Using a large sample of more than 20,000 people in relationships, we estimate levels of relationship distress using questions from a scientifically validated scale for measuring relationship quality and the severity of relationship problems, called the Dyadic Adjustment Scale.

Our analysis estimates that almost one-in-five (18%) people (2.87 million people) in adult couple relationships in the UK are in relationships which could be characterised as 'distressed'. For parents of children under 16, this was even higher - 22% of these parents were in distressed relationships. Additionally, 9.2% of partners report at least occasionally (including 'occasionally', 'more often than not', 'most of the time' and 'all of the time') considering divorce or separation and 10.4% report at least occasionally regretting getting married or living together; while 6.8% report severe levels of quarrelling (at least 'more often than not').

Supplied material —

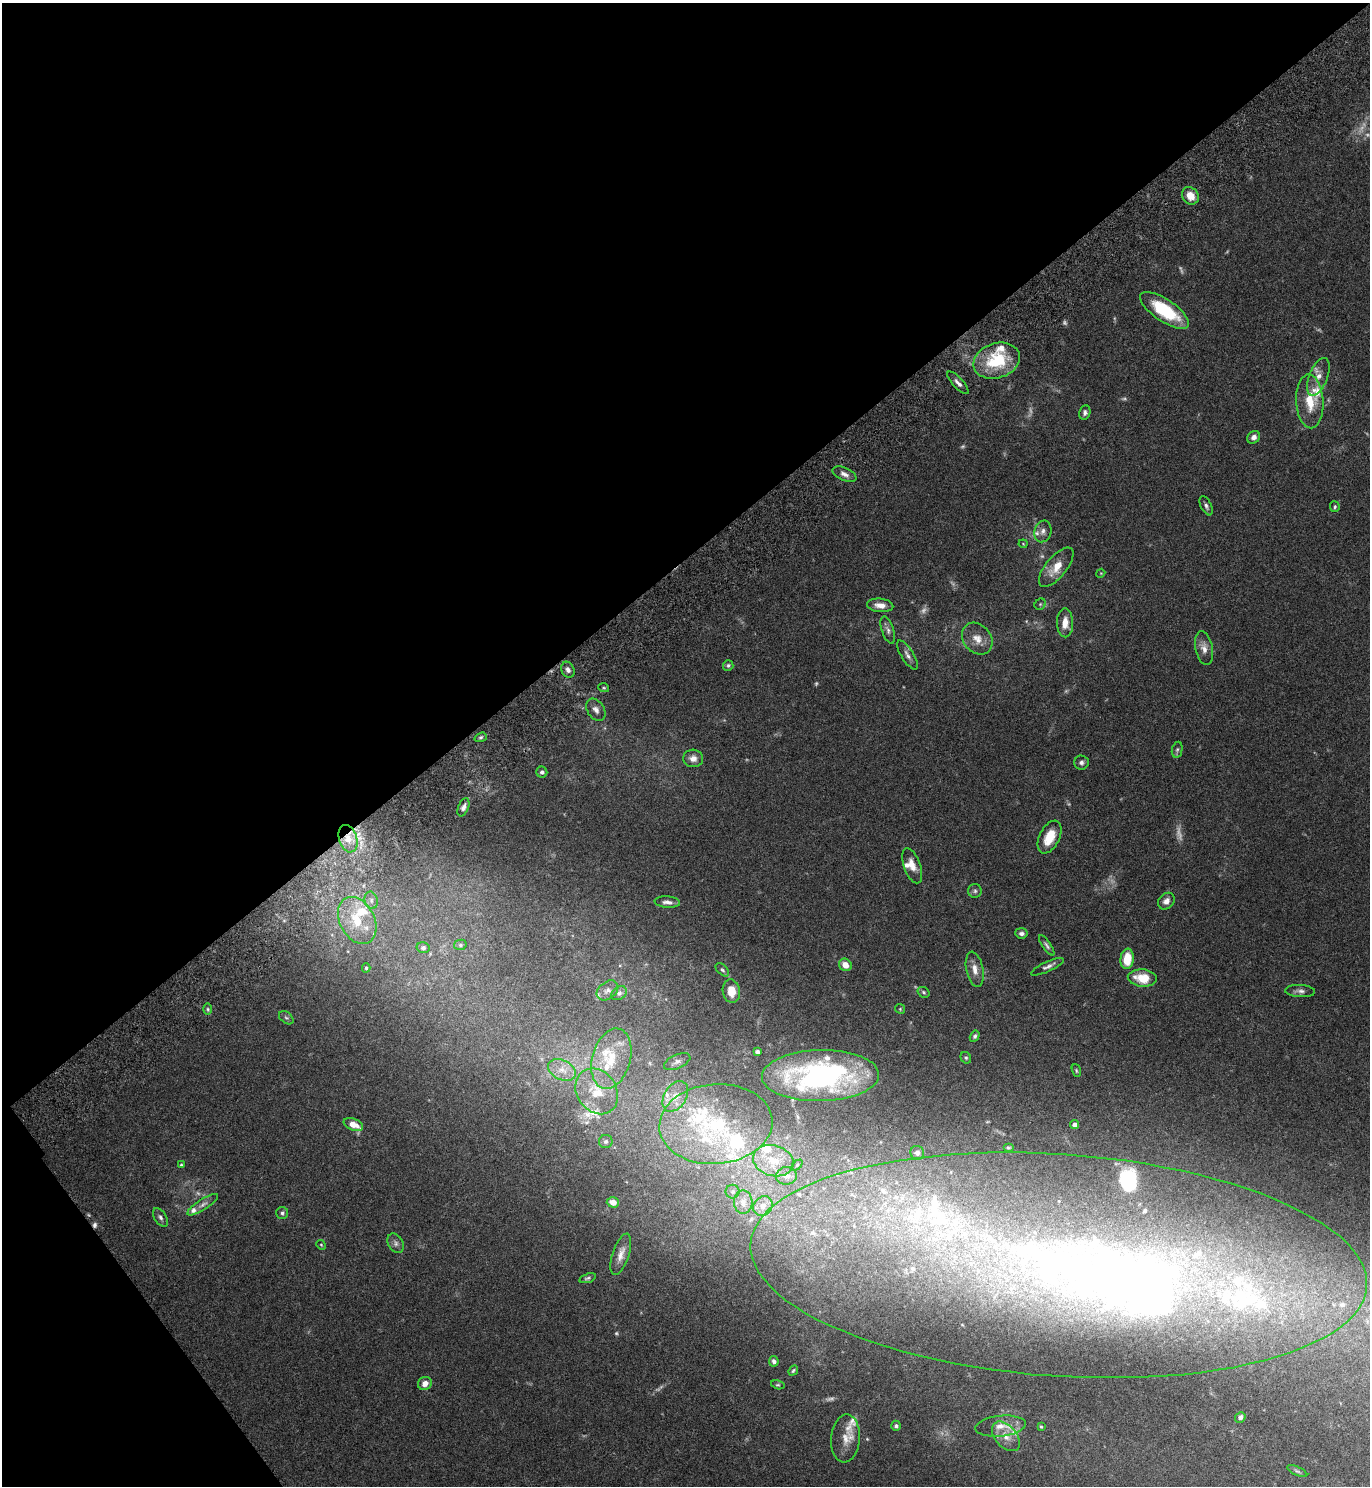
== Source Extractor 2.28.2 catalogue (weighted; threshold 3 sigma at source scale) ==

The problem —
According to the passage on relationship distress, what percentage of parents of children under 16 were in distressed relationships? The material comes from a different source than the text.

Task solution —
22%